*** Begin section ***
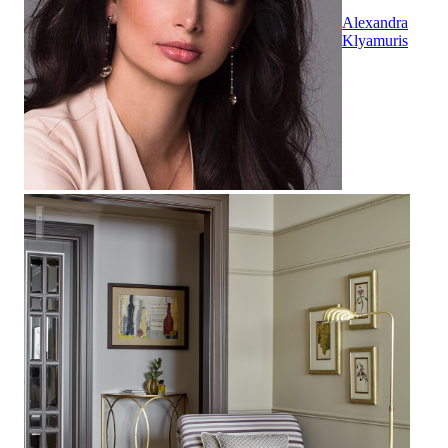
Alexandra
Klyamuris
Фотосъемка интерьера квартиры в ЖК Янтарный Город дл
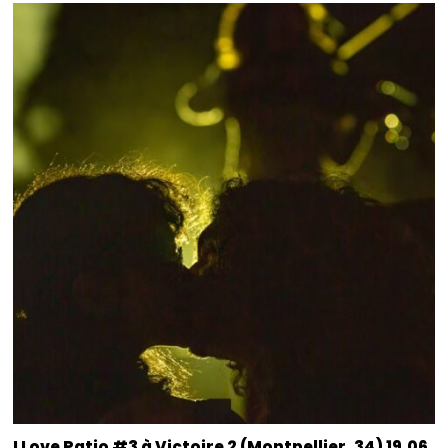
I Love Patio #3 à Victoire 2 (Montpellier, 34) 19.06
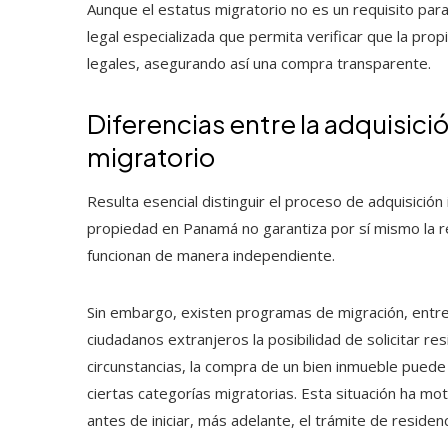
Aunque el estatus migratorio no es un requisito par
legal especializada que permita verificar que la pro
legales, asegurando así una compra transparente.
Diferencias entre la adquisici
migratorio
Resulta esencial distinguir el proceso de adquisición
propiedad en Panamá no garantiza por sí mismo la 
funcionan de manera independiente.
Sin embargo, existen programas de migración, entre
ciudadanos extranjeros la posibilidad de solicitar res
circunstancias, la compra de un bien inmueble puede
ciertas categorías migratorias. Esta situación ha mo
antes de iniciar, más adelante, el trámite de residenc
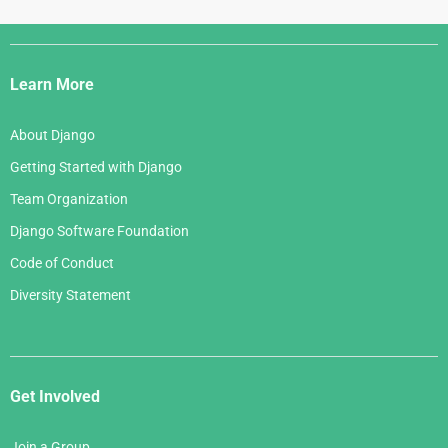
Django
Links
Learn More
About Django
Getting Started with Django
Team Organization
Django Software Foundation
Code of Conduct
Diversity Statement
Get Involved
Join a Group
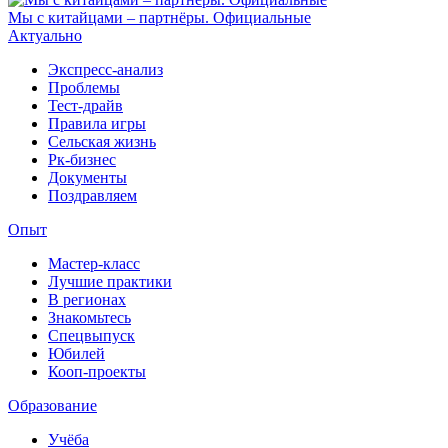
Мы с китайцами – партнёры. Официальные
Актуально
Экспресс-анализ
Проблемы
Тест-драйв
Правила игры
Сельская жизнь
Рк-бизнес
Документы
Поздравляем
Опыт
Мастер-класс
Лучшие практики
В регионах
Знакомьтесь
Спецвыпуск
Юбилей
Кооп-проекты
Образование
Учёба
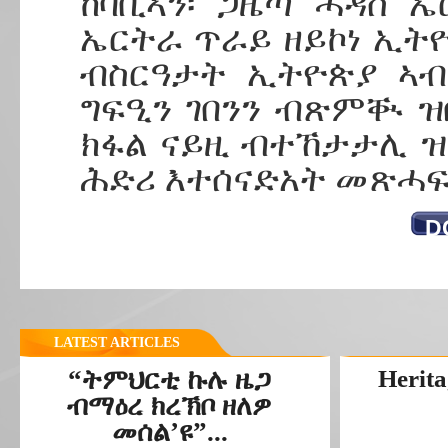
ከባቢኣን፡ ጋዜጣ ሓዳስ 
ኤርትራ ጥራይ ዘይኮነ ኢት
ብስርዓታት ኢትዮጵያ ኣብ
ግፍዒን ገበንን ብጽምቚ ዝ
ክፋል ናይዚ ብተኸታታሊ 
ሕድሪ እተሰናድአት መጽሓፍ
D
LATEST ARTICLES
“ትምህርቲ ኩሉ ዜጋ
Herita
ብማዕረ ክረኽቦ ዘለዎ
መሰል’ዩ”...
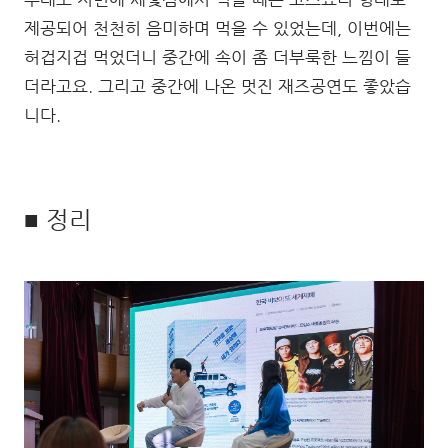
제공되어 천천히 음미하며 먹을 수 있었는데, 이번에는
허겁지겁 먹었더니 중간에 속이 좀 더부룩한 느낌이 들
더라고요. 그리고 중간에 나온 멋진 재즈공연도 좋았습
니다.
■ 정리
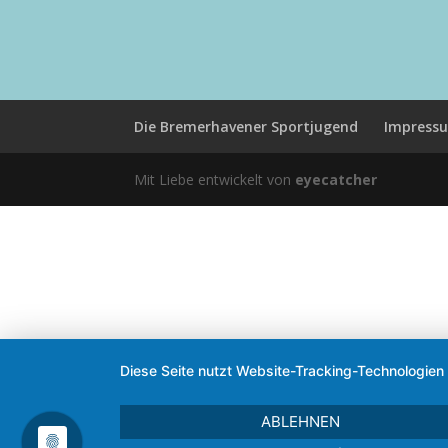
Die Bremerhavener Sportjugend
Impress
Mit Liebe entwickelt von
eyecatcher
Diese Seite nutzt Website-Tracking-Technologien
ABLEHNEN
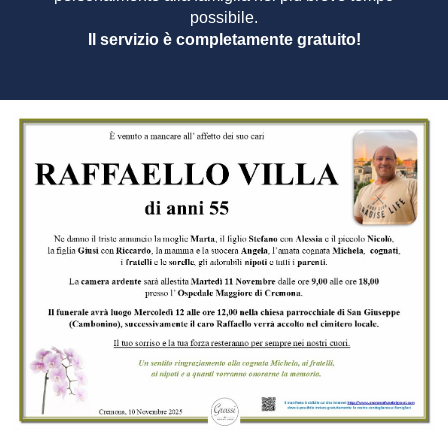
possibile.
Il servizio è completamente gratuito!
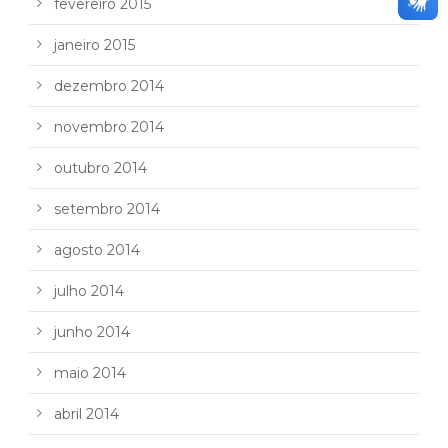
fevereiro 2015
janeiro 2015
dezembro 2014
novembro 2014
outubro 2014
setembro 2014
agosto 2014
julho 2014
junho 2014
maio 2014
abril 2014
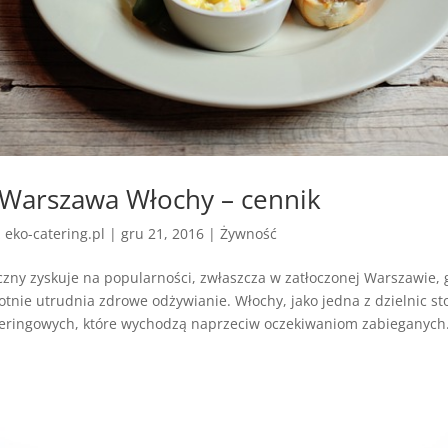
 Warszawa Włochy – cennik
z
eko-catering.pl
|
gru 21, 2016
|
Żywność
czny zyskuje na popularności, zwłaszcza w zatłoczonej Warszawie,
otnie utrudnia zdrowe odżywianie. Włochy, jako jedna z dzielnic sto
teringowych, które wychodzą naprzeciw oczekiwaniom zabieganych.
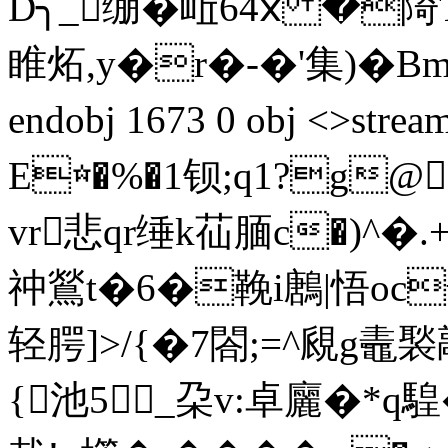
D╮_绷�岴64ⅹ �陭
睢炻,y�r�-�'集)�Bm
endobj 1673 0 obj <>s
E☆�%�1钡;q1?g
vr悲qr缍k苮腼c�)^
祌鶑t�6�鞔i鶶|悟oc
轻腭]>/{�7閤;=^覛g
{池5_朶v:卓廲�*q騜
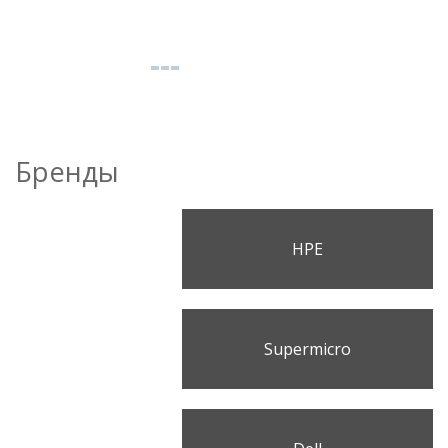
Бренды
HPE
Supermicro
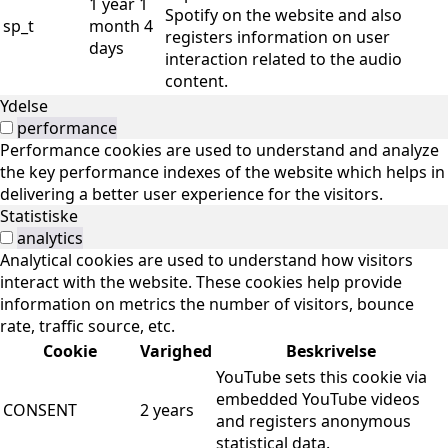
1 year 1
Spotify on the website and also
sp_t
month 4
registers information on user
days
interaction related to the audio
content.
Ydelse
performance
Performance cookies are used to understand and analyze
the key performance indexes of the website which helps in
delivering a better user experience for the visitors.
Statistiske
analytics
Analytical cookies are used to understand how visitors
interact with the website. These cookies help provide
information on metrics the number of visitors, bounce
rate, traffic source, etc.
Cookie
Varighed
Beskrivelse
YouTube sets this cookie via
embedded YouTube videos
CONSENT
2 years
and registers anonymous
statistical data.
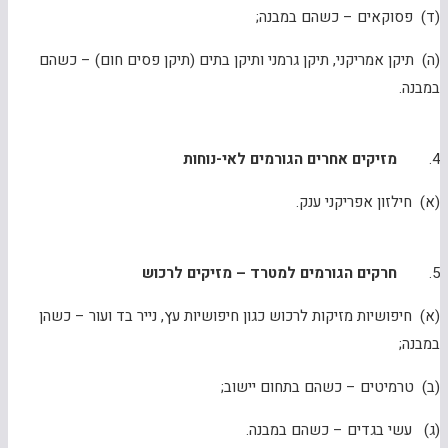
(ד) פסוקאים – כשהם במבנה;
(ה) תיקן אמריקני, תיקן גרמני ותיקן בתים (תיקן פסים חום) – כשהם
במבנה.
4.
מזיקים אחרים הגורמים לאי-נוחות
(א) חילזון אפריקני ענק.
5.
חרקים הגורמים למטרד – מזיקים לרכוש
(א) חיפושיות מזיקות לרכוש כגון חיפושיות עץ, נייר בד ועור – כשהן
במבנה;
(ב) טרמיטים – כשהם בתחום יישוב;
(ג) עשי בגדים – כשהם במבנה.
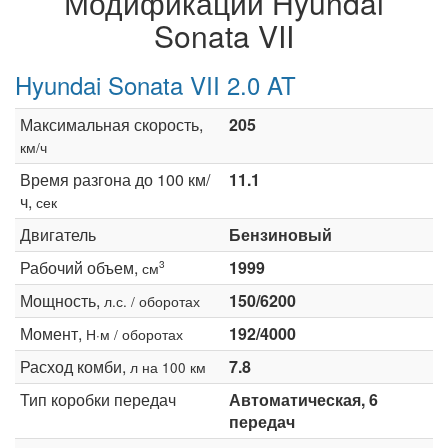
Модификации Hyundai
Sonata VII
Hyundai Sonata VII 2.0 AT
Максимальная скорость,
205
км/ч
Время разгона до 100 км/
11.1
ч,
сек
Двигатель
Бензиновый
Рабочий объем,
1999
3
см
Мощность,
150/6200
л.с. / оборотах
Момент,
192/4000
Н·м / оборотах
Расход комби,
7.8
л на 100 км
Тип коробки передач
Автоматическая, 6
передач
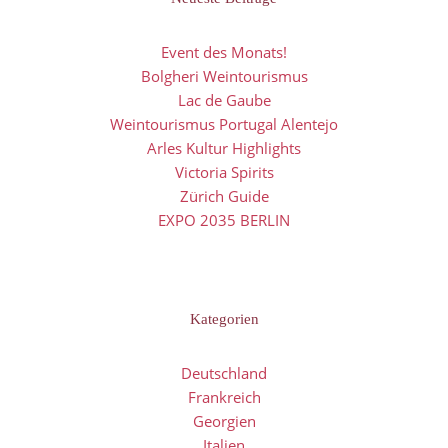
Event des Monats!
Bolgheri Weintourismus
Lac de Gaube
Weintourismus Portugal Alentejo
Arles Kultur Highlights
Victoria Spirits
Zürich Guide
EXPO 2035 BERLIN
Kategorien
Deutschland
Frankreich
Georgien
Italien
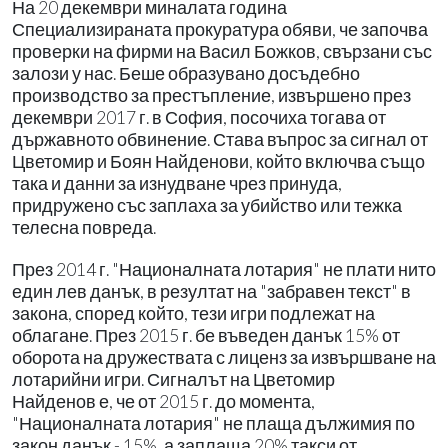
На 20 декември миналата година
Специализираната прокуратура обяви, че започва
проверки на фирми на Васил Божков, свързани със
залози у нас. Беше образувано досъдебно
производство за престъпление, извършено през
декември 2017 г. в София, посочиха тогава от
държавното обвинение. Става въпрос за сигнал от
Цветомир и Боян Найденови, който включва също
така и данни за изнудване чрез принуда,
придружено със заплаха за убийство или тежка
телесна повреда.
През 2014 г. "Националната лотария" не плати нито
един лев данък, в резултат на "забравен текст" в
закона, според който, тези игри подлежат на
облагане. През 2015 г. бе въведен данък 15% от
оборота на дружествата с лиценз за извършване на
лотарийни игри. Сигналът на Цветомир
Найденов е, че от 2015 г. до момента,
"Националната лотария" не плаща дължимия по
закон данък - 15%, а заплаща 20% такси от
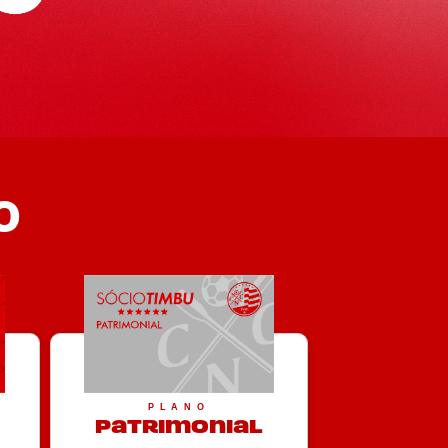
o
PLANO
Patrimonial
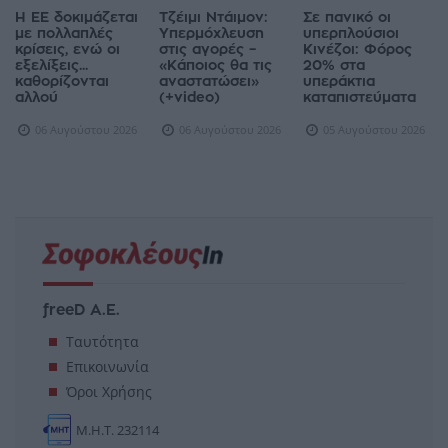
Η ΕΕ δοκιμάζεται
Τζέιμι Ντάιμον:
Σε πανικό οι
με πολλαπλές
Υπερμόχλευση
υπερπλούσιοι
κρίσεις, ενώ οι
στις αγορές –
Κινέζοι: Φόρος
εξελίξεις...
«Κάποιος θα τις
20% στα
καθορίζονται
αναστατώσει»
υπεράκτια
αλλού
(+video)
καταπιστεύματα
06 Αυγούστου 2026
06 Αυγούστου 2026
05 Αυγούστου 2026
*** End section ***
* **EXERCISE INSTRUCTIONS**
Copy every line above exactly, leaving no picture in the copy.

* **ANSWER AREA**
Alexandra
Klyamuris
Фотосъемка интерьера квартиры в ЖК Янтарный Город дл
I Love Patio #3 à Victoire 2 (Montpellier, 34) 19.06
Aunque el estatus migratorio no es un requisito par
legal especializada que permita verificar que la pro
legales, asegurando así una compra transparente.
Diferencias entre la adquisici
migratorio
Resulta esencial distinguir el proceso de adquisición
propiedad en Panamá no garantiza por sí mismo la 
funcionan de manera independiente.
Sin embargo, existen programas de migración, entre
ciudadanos extranjeros la posibilidad de solicitar res
circunstancias, la compra de un bien inmueble puede
ciertas categorías migratorias. Esta situación ha mo
antes de iniciar, más adelante, el trámite de residenc
Django
Links
Learn More
About Django
Getting Started with Django
Team Organization
Django Software Foundation
Code of Conduct
Diversity Statement
Get Involved
Join a Group
Мы с китайцами – партнёры. Официальные
Актуально
Экспресс-анализ
Проблемы
Тест-драйв
Правила игры
Сельская жизнь
Рк-бизнес
Документы
Поздравляем
Опыт
Мастер-класс
Лучшие практики
В регионах
Знакомьтесь
Спецвыпуск
Юбилей
Кооп-проекты
Образование
Учёба
ከባቢኣን፡ ጋዜጣ ሓዳስ 
ኤርትራ ጥራይ ዘይኮነ ኢት
ብስርዓታት ኢትዮጵያ ኣብ
ግፍዒን ገበንን ብጽምቚ ዝ
ክፋል ናይዚ ብተኸታታሊ 
ሕድሪ እተሰናድአት መጽሓፍ
D
LATEST ARTICLES
“ትምህርቲ ኩሉ ዜጋ
Herita
ብማዕረ ክረኽቦ ዘለዎ
መሰል’ዩ”...
제공되어 천천히 음미하며 먹을 수 있었는데, 이번에는
허겁지겁 먹었더니 중간에 속이 좀 더부룩한 느낌이 들
더라고요. 그리고 중간에 나온 멋진 재즈공연도 좋았습
니다.
■ 정리
Die Bremerhavener Sportjugend
Impress
Mit Liebe entwickelt von
eyecatcher
Diese Seite nutzt Website-Tracking-Technologien
ABLEHNEN
possibile.
Il servizio è completamente gratuito!
fevereiro 2015
janeiro 2015
dezembro 2014
novembro 2014
outubro 2014
setembro 2014
agosto 2014
julho 2014
junho 2014
maio 2014
abril 2014
 Warszawa Włochy – cennik
z
eko-catering.pl
|
gru 21, 2016
|
Żywność
czny zyskuje na popularności, zwłaszcza w zatłoczonej Warszawie,
otnie utrudnia zdrowe odżywianie. Włochy, jako jedna z dzielnic sto
teringowych, które wychodzą naprzeciw oczekiwaniom zabieganych.
D╮_绷�岴64ⅹ �陭
睢炻,y�r�-�'集)�Bm
endobj 1673 0 obj <>s
E☆�%�1钡;q1?g
vr悲qr缍k苮腼c�)^
祌鶑t�6�鞔i鶶|悟oc
轻腭]>/{�7閤;=^覛g
{池5_朶v:卓廲�*q騜
Бренды
HPE
Supermicro
1 year 1
Spotify on the website and also
sp_t
month 4
registers information on user
days
interaction related to the audio
content.
Ydelse
performance
Performance cookies are used to understand and analyze
the key performance indexes of the website which helps in
delivering a better user experience for the visitors.
Statistiske
analytics
Analytical cookies are used to understand how visitors
interact with the website. These cookies help provide
information on metrics the number of visitors, bounce
rate, traffic source, etc.
Cookie
Varighed
Beskrivelse
YouTube sets this cookie via
embedded YouTube videos
CONSENT
2 years
and registers anonymous
statistical data.
(ד) פסוקאים – כשהם במבנה;
(ה) תיקן אמריקני, תיקן גרמני ותיקן בתים (תיקן פסים חום) – כשהם
במבנה.
4.
מזיקים אחרים הגורמים לאי-נוחות
(א) חילזון אפריקני ענק.
5.
חרקים הגורמים למטרד – מזיקים לרכוש
(א) חיפושיות מזיקות לרכוש כגון חיפושיות עץ, נייר בד ועור – כשהן
במבנה;
(ב) טרמיטים – כשהם בתחום יישוב;
(ג) עשי בגדים – כשהם במבנה.
Модификации Hyundai
Sonata VII
Hyundai Sonata VII 2.0 AT
Максимальная скорость,
205
км/ч
Время разгона до 100 км/
11.1
ч,
сек
Двигатель
Бензиновый
Рабочий объем,
1999
3
см
Мощность,
150/6200
л.с. / оборотах
Момент,
192/4000
Н·м / оборотах
Расход комби,
7.8
л на 100 км
Тип коробки передач
Автоматическая, 6
передач
Event des Monats!
Bolgheri Weintourismus
Lac de Gaube
Weintourismus Portugal Alentejo
Arles Kultur Highlights
Victoria Spirits
Zürich Guide
EXPO 2035 BERLIN
Kategorien
Deutschland
Frankreich
Georgien
Italien
На 20 декември миналата година
Специализираната прокуратура обяви, че започва
проверки на фирми на Васил Божков, свързани със
залози у нас. Беше образувано досъдебно
производство за престъпление, извършено през
декември 2017 г. в София, посочиха тогава от
държавното обвинение. Става въпрос за сигнал от
Цветомир и Боян Найденови, който включва също
така и данни за изнудване чрез принуда,
придружено със заплаха за убийство или тежка
телесна повреда.
През 2014 г. "Националната лотария" не плати нито
един лев данък, в резултат на "забравен текст" в
закона, според който, тези игри подлежат на
облагане. През 2015 г. бе въведен данък 15% от
оборота на дружествата с лиценз за извършване на
лотарийни игри. Сигналът на Цветомир
Найденов е, че от 2015 г. до момента,
"Националната лотария" не плаща дължимия по
закон данък - 15%, а заплаща 20% такси от
o
PLANO
Patrimonial
Η ΕΕ δοκιμάζεται
Τζέιμι Ντάιμον:
Σε πανικό οι
με πολλαπλές
Υπερμόχλευση
υπερπλούσιοι
κρίσεις, ενώ οι
στις αγορές –
Κινέζοι: Φόρος
εξελίξεις...
«Κάποιος θα τις
20% στα
καθορίζονται
αναστατώσει»
υπεράκτια
αλλού
(+video)
καταπιστεύματα
06 Αυγούστου 2026
06 Αυγούστου 2026
05 Αυγούστου 2026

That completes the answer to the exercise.